“Good Gods!” the ax-wielder booms. “She has bigger balls than I do.”
Humor flashes in the warlord’s silver-hued eyes. “Balls don’t necessarily come with brains.”
“Mine do.” If my smile were any more syrupy, my teeth would rot.
I’m currently on book two of the Kingmaker trilogy by Amanda Bouchet. The first book was called ‘A Promise of Fire’, and the second one is ‘Breath of Fire’ The third one will be ‘Heart on Fire’, and I’ll definitely be reading it. Probably this week.
The books are set in a land called Thalyria. It seems to be based largely on Ancient Greece, with Greek language, Greek Gods (who are real in this world), etc. Half the world is ice and half is desert, or so it seems. Magic is stronger in the regions with ice, and weaker in the regions without. Magic is might in this world…
Our two primary characters are Cat and Griffin. Cat is hiding from her evil family, and has made a home with the circus. She is kidnapped by Griffin, who is a warlord who has recently taken control of one of the three Kingdoms in Thalyria. He wants Cat because she has the magic his family lacks.

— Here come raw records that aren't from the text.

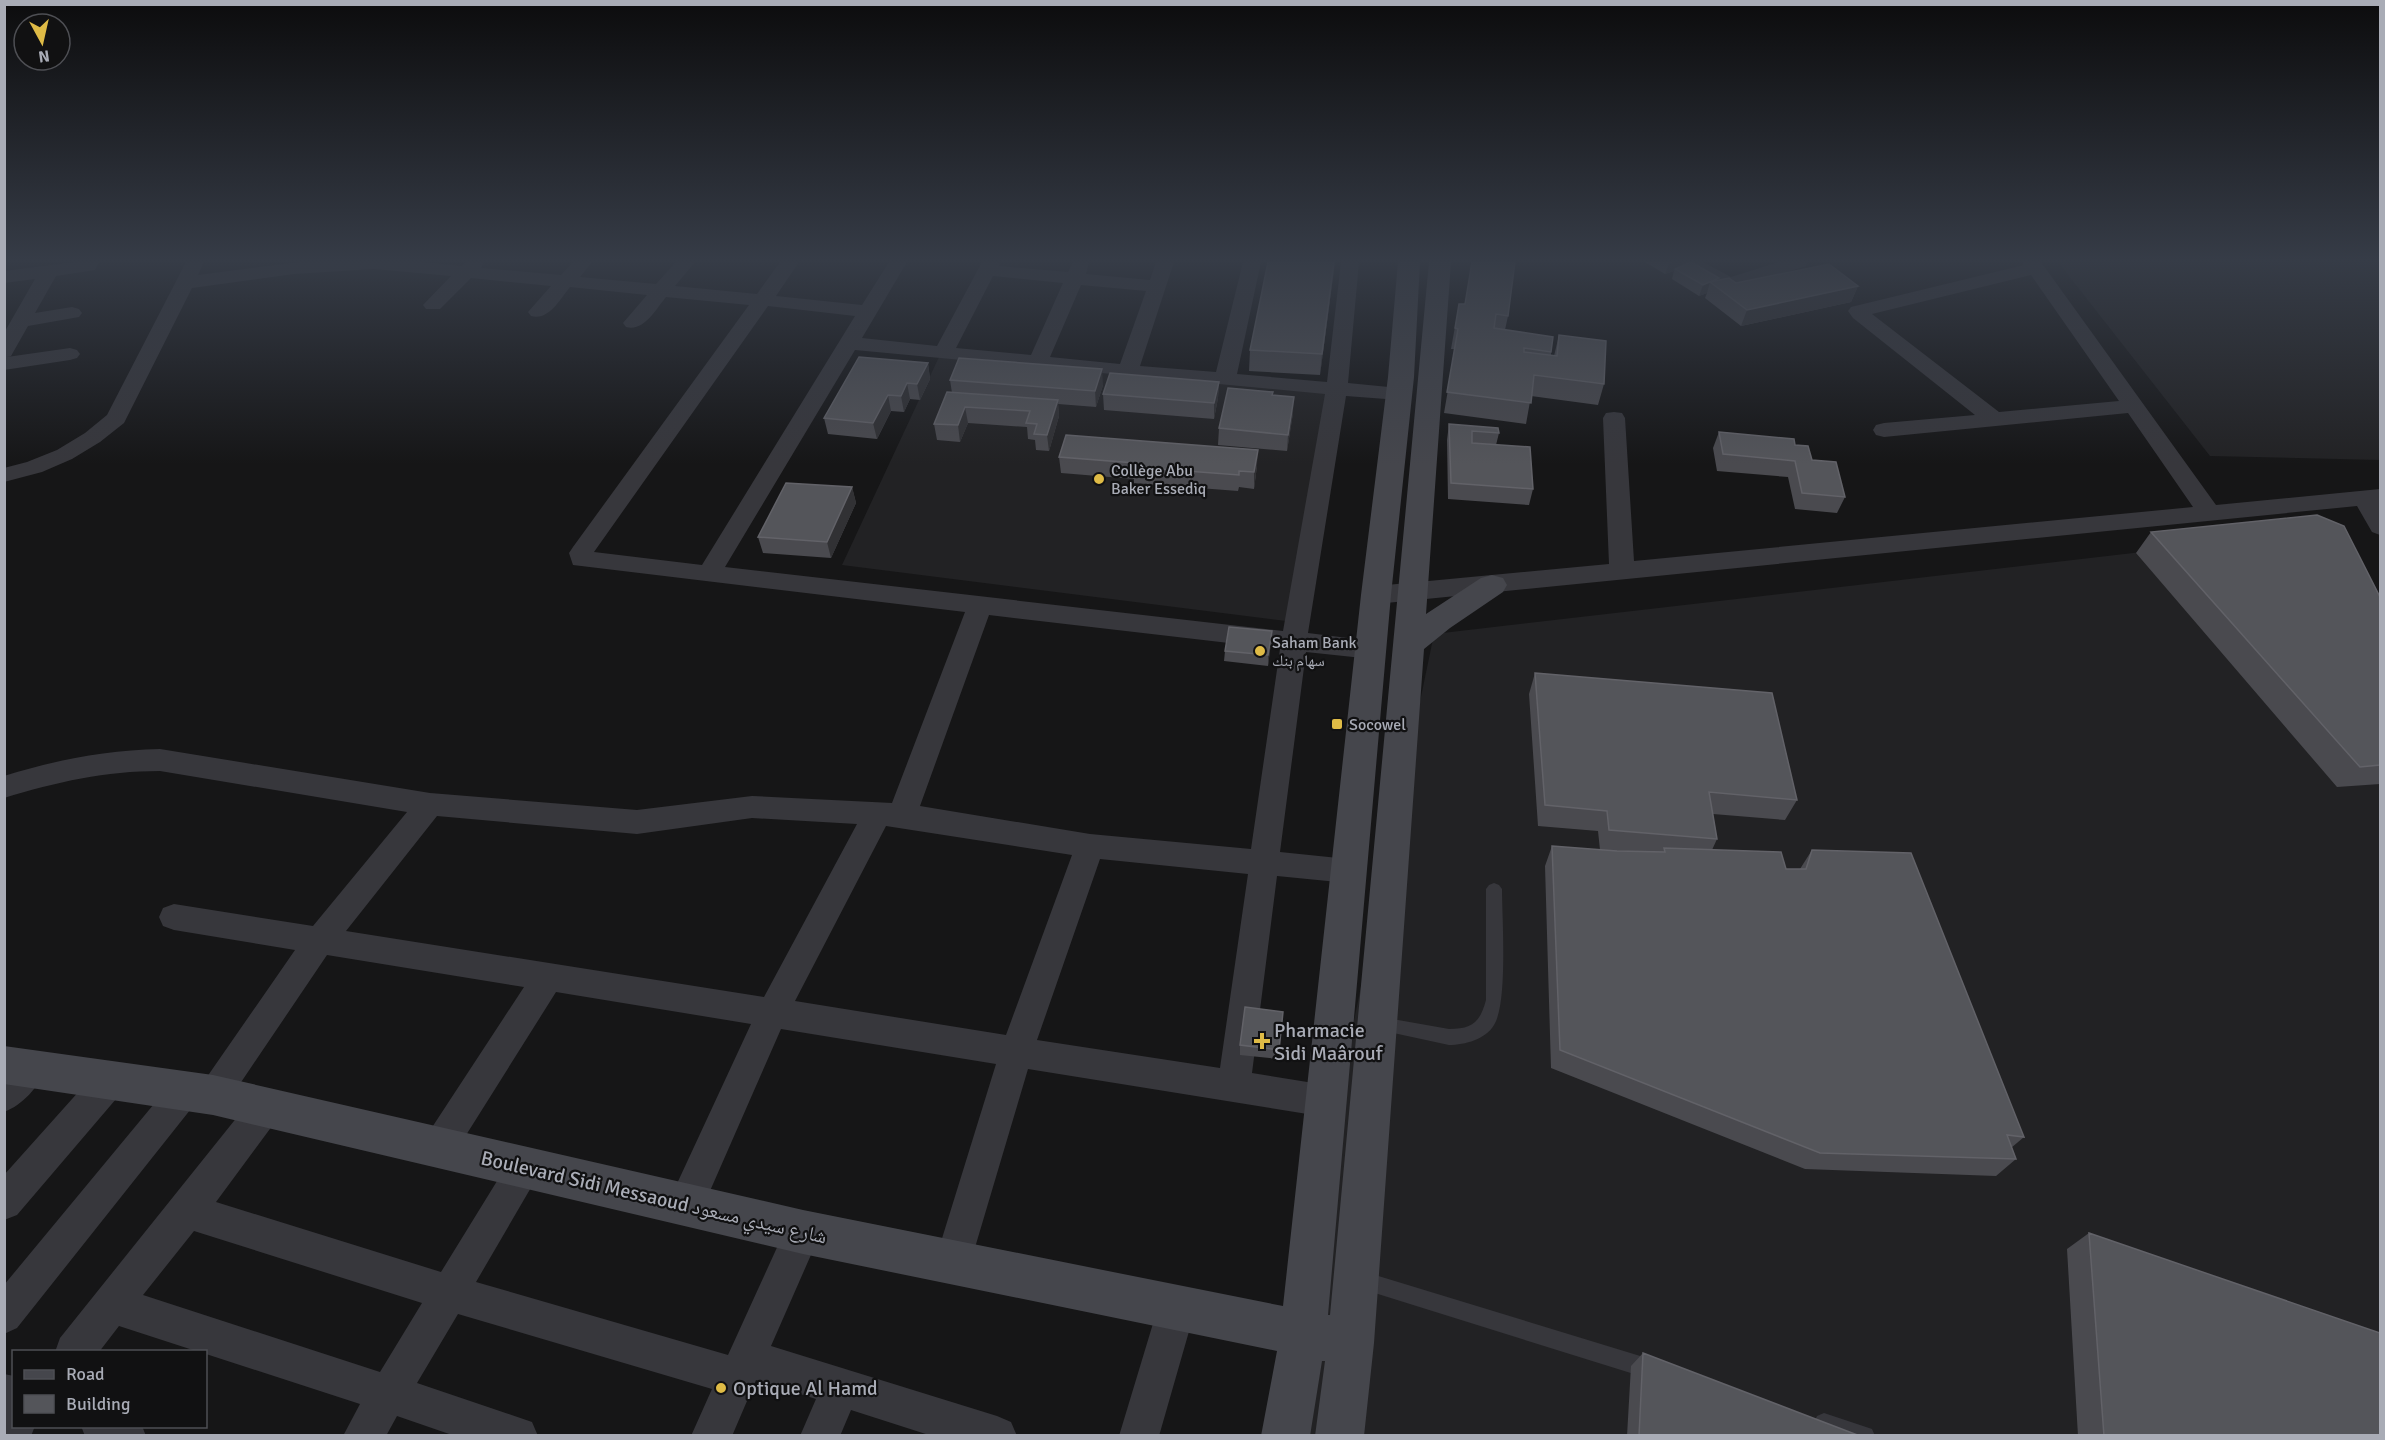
<svg xmlns="http://www.w3.org/2000/svg" width="2385" height="1440" font-family="Signika,'Noto Naskh Arabic',sans-serif">
<style>
.built{fill:#222224}
.lines{fill:none;stroke-linecap:round;stroke-linejoin:round}
.lane{fill:#37373c;fill-rule:evenodd}
.street{fill:#37373c;fill-rule:evenodd}
.secondary{fill:#45464c;fill-rule:evenodd}
.wall{fill:#4a4a4f}
.shaded-wall{fill:#313134}
.building{fill:#54555a;stroke:#626268;stroke-width:1.5}
.poi-dot{fill:#dfbb46;stroke:#111112;stroke-width:2}
.labels{text-anchor:middle;stroke-width:4.5;stroke-linejoin:round;paint-order:stroke}
.poi-label{font-size:16px;fill:#a9acb6;stroke:#111112;text-anchor:start}
.near-poi-label{font-size:20px;fill:#a9acb6;stroke:#111112;text-anchor:start}
.near-street-label{font-size:20px;fill:#a9acb6;stroke:#111112}
</style>
<rect width="100%" height="100%" fill="#161617"/>
<path class="built" d="M2058,262H2380V460L2210,456Z
M939,357L1330,392L1294,622L842,565Z
M2332,530L2380,630V1435L1268,1436L1434,634Z"/>
<g class="lines">
<path class="lane" d="M1494,883L1499,885L1502,889C1502,918 1508,1003 1494,1025C1486,1039 1465,1045 1449,1045L1375,1029L1373,1024L1375,1019L1381,1017L1449,1029C1473,1029 1480,1022 1486,1000V889L1489,885Z
M1362,1271L1650,1359L1657,1362L1660,1369L1657,1376L1650,1379L1362,1289L1355,1287L1353,1280L1355,1273Z
M1824,1413L1872,1429L1875,1436H1832L1817,1430L1814,1423L1817,1416Z"/>
<path class="street" d="M75,262H99L95,270L56,276L35,313L72,307L79,309L82,313L79,317L28,326L11,356L7,357L70,348L77,350L80,354L77,358L70,360L4,370V333L35,279L4,283V271Z
M186,262H204L198,275L299,262H423L462,266L465,262H484L481,268L561,275L573,262H592L580,277L656,284L676,262H695L675,286L757,294L780,262H799L776,296L862,305L889,262H907L862,338L937,346L982,262H1000L999,266L1068,272L1073,262H1089L1086,274L1150,280L1156,262H1174L1140,366L1216,372L1243,262H1261L1237,374L1327,382L1341,262H1359L1348,383L1399,388L1406,390L1410,394L1406,398L1399,400L1346,396L1308,633L1372,641L1381,643L1385,650L1381,657L1372,659L1306,652L1280,852L1348,859L1359,862L1363,871L1359,880L1348,883L1277,876L1252,1073L1326,1085L1338,1090L1343,1101L1338,1112L1326,1117L1028,1069L971,1261L966,1274L953,1279L940,1274L935,1261L996,1064L781,1029L699,1216L686,1221L673,1216L668,1203L751,1024L556,992L451,1159L439,1164L427,1159L422,1147L427,1135L524,987L327,955L225,1106L213,1111L201,1106L198,1100L17,1328L4,1334V1285L173,1081L185,1076L197,1081L200,1087L295,950L174,930L163,926L159,917L163,908L174,904L313,926L407,812L160,771C106,771 56,782 4,798V776C56,760 106,750 160,749L430,793L637,810L752,796L892,803L965,612L573,565L569,553L573,547L749,305L666,297C656,309 644,332 626,327L623,323L647,295L570,287C560,299 549,321 531,316L528,312L551,286L471,278L440,309H426L423,305L451,276L374,269L294,274L192,288L124,423L100,442L72,459L42,472L4,482V468L27,462L57,450L85,433L107,415ZM993,276L1063,283L1031,355L956,348ZM1081,285L1146,291L1120,364L1050,357ZM768,306L855,316L702,565L594,552ZM855,350L1325,394L1283,631L725,567ZM989,615L1280,649L1251,849L1090,834L920,806ZM437,816L637,834L752,818L857,824L764,997L346,931ZM886,826L1072,855L1006,1035L795,1001ZM1100,859L1248,874L1220,1068L1037,1040Z
M1680,262H1703L1731,277L1779,262H1808L1806,266L1732,289L1715,285L1682,266Z
M2022,262H2041L2216,505L2380,489V535L2372,532L2357,506L1376,604L1367,601L1364,595L1367,589L1376,586L1609,564L1603,418L1606,413L1614,412L1622,413L1625,418L1634,561L2193,507L2128,413L1884,437L1876,435L1873,430L1876,425L1884,423L1975,415L1853,318L1848,311L1851,307L2024,265ZM2031,275L2119,401L1999,412L1872,314Z
M30,1052L42,1057L47,1068C39,1086 23,1105 4,1112V1072L18,1057Z
M110,1065L122,1070L127,1081L122,1092L17,1215L4,1220V1175L98,1070Z
M266,1091L278,1096L283,1107L278,1118L216,1202L441,1272L513,1155L525,1150L537,1155L543,1167L476,1282L728,1355L790,1219L803,1214L816,1219L821,1232L771,1346L997,1416L1011,1422L1017,1436H932L851,1410L840,1436H800L816,1399L756,1380L732,1436H691L712,1389L458,1314L417,1383L532,1422L538,1436H455L397,1416L386,1436H343L360,1404L206,1354V1352H199L119,1326L99,1352H55L60,1338L254,1096ZM194,1231L422,1303L380,1372L143,1295Z
M1177,1288L1190,1294L1196,1307L1159,1436H1119L1158,1307L1164,1294Z
M4,1374L14,1376V1426H35L31,1436H4Z
M81,1426H142L146,1436H85Z"/>
<path class="secondary" d="M1398,262H1420L1414,377L1391,595L1328,1315H1330L1429,262H1451L1426,614L1481,578L1492,575L1503,578L1507,585L1503,592L1450,628L1424,649L1374,1343L1364,1436H1315L1325,1361H1322L1310,1436H1261L1277,1351L803,1254L213,1115L4,1084V1046L213,1075L803,1210L1283,1306L1361,595L1388,377Z"/>
</g>
<path class="wall" d="M1335,262L1320,375L1249,371L1250,350Z
M1645,262H1683L1682,266L1718,280L1736,283L1858,286L1851,302L1741,326L1705,298L1707,293L1699,296L1672,279L1674,271L1665,274Z
M1459,304L1508,316L1505,330L1551,352V355L1554,356L1559,335L1604,384L1598,405L1531,396L1526,424L1444,413L1455,349H1451Z
M928,363L930,379L920,400L910,399L904,412L891,411L877,439L828,434L824,418Z
M950,380L1103,385L1096,407L1058,404L1059,416L1049,451L1036,450L1035,440L1028,439L1027,427L968,423L960,442L937,440L934,424L952,393Z
M1219,382L1218,398L1214,419L1104,410L1103,394Z
M1273,395L1293,413L1287,451L1218,445L1219,428Z
M1449,424L1499,433L1496,445L1533,489L1529,505L1448,499L1447,440Z
M1719,432L1795,445L1812,460L1845,497L1837,513L1795,509L1788,477L1717,471L1713,448Z
M1059,457L1257,466L1254,489L1239,487L1238,491L1134,483V479L1061,473Z
M852,487L856,503L831,558L763,553L758,537Z
M2151,532L2380,597V784L2337,787L2136,553Z
M1271,642L1268,666L1224,661L1225,651Z
M1535,673L1797,800L1785,820L1713,814L1717,839L1712,850L1786,869H1800L1812,850L2024,1137L2011,1148L2016,1159L1996,1176L1805,1169L1551,1068L1545,866L1552,846L1600,850L1598,831L1538,826L1529,694Z
M1283,1012L1278,1059L1240,1055V1045Z
M2089,1233L2380,1436H2078L2067,1249Z
M1643,1353L1860,1436H1627L1631,1366Z"/>
<path class="shaded-wall" d="M1334,262H1335L1320,375L1322,354Z
M1673,262H1683L1682,268L1675,269L1674,271L1665,274L1669,264Z
M1710,282L1707,293L1699,296L1703,285Z
M1858,286L1851,302L1741,326L1747,310Z
M928,363L930,379L920,400L917,384Z
M1102,369L1103,385L1096,407L1095,391Z
M1219,382L1218,398L1214,419V403Z
M907,383L910,399L904,412L901,396Z
M888,395L891,411L877,439L873,423Z
M1294,397L1293,413L1287,451L1288,435Z
M1058,400L1059,416L1049,451L1047,435Z
M965,407L968,423L960,442L958,425Z
M1258,450L1257,466L1254,489V472Z
M852,487L856,503L831,558L827,542Z
M1272,631L1271,642L1268,666V655Z"/>
<path class="building" d="M1268,262H1334L1322,354L1250,350Z
M1472,262H1515L1508,316L1496,314L1494,328L1553,337L1551,352L1524,348V352L1557,356L1559,335L1606,341L1604,384L1534,375L1531,403L1447,392L1458,329L1455,328L1459,304H1465Z
M1691,262L1719,278L1703,285L1675,269Z
M1829,264L1858,286L1747,310L1710,282L1729,278L1736,283Z
M859,357L928,363L917,384L907,383L901,396L888,395L873,423L824,418Z
M959,358L1102,369L1095,391L950,380Z
M1110,373L1219,382L1214,403L1103,394Z
M1228,388L1273,392L1272,395L1294,397L1288,435L1219,428Z
M947,392L1058,400L1047,435L1034,434L1037,424L1026,423L1030,411L965,407L958,425L934,424Z
M1449,424L1498,428L1499,433L1472,431V443L1530,447L1533,489L1451,483Z
M1719,432L1794,439L1795,445L1808,446L1812,460L1836,462L1845,497L1802,493L1795,461L1723,454Z
M1066,435L1258,450L1254,472L1239,471V475L1134,467L1135,463L1059,457Z
M786,483L852,487L827,542L758,537Z
M2317,515L2344,526L2380,597V765L2360,767L2151,532Z
M1229,627L1272,631L1268,655L1225,651Z
M1535,673L1772,693L1797,800L1709,792L1717,839L1609,830L1607,811L1545,805Z
M1552,846L1617,851L1665,852L1664,848L1781,852L1786,869H1806L1812,850L1911,853L2024,1137L2007,1135L2016,1159L1820,1153L1560,1050Z
M1245,1007L1283,1012L1279,1050L1240,1045Z
M2089,1233L2380,1333V1436H2104Z
M1643,1353L1860,1436H1639Z"/>
<linearGradient id="sky" x2="0" y2="1"><stop stop-color="#0c0c0d"/><stop offset="0.56" stop-color="#363c47"/><stop offset="1" stop-color="#363c47" stop-opacity="0"/></linearGradient>
<rect width="2385" height="464" fill="url(#sky)"/>
<g class="poi-dot">
<circle cx="1099" cy="479" r="6"/>
<circle cx="1260" cy="651" r="6"/>
<rect x="1331" y="718" width="12" height="12" rx="3"/>
<path d="M1259 1032h6v6h6v6h-6v6h-6v-6h-6v-6h6z"/>
<circle cx="721" cy="1388" r="6"/>
</g>
<g class="labels">
<g class="poi-label">
<text x="1111" y="476">Collège Abu<tspan x="1111" dy="18">Baker Essediq</tspan></text>
<text x="1272" y="648">Saham Bank<tspan x="1272" dy="18">سهام بنك</tspan></text>
<text x="1349" y="730">Socowel</text>
</g>
<g class="near-poi-label">
<text x="1274" y="1037">Pharmacie<tspan x="1274" dy="23">Sidi Maârouf</tspan></text>
<text x="733" y="1395">Optique Al Hamd</text>
</g>
<g class="near-street-label">
<text transform="translate(654 1197) rotate(13)" y="7">Boulevard Sidi Messaoud شارع سيدي مسعود</text>
</g>
</g>
<rect width="2385" height="1440" fill="none" stroke="#a9acb6" stroke-width="12"/>
<rect x="12" y="1350" width="195" height="78" fill="#111112" stroke="#4e4f54" stroke-width="1.5"/>
<rect x="24" y="1370" width="30" height="9" fill="#45464c" stroke="#4e4f54" stroke-width="1.5"/>
<text x="66" y="1380" font-size="18" fill="#a9acb6">Road</text>
<rect x="24" y="1395" width="30" height="18" fill="#54555a" stroke="#4e4f54" stroke-width="1.5"/>
<text x="66" y="1410" font-size="18" fill="#a9acb6">Building</text>
<g transform="translate(42 42) rotate(172)"><circle r="28" fill="#111112" stroke="#4e4f54" stroke-width="1.5"/>
<path d="M0-4.5L10 22L0 15L-10 22Z" fill="#dfbb46"/>
<text y="-9" font-size="16" font-weight="bold" text-anchor="middle" fill="#a9acb6">N</text>
</g>
</svg>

Cat takes a long time to warm up to Griffin and his team, but I felt that was understandable considering that he literally kidnapped her, put her in danger and made her leave the only people she loved. Yup, fair enough. They are good guys though, and she can’t help but warm to them. Sometimes she resents liking them, which feels like it fits the situation pretty well! I’ve read other reviews that say Cat is a bit whiny, but frankly, I would be too if I was treated the way she was!
I figured out who Cat was about 40% through the first book. We officially find out at the start of book two. I know there are more reveals ahead, it’s that kind of story, but Cat’s identity was most obvious.
I’m currently 70% through the second book and I’ve never felt like the story has dragged. It’s an epic adventure and story, and so it feels okay that it takes three books to tell it.
There is an enormous amount of world building that has gone on behind the scenes, and the creatures (some are mythical creatures I’ve heard of, some aren’t), the Gods, the secondary human characters, etc., are all well described and feel like integral parts of the story. You get enough scenery to picture the scene, but not so much that you feel the need to skip pages of description.
There is plenty of action, and if you’re squeamish, it might squick you out a bit. Even the healing scenes can be pretty gory or squicky in their own right.
The general plot of the story is obvious, but the story doesn’t feel predictable. So many things happen that I don’t expect, and things don’t go how I thought they were going to, and it all adds up to keep me interested and keep me turning the page.
The romance between Cat and Griffin is secondary to what is an epic fantasy adventure story. But it’s there.
The secondary characters are fantastic additions to the story, and Kato is a clear favourite. I’m not sure if that’s because he’s Cat’s favourite or mine.
All in all, it’s been a fascinating read, and I’m looking forward to reading the rest of the story. I rated book one five stars, and I expect to rate book two the same. I recommend it to anyone who enjoys fantasy or epic adventure stories.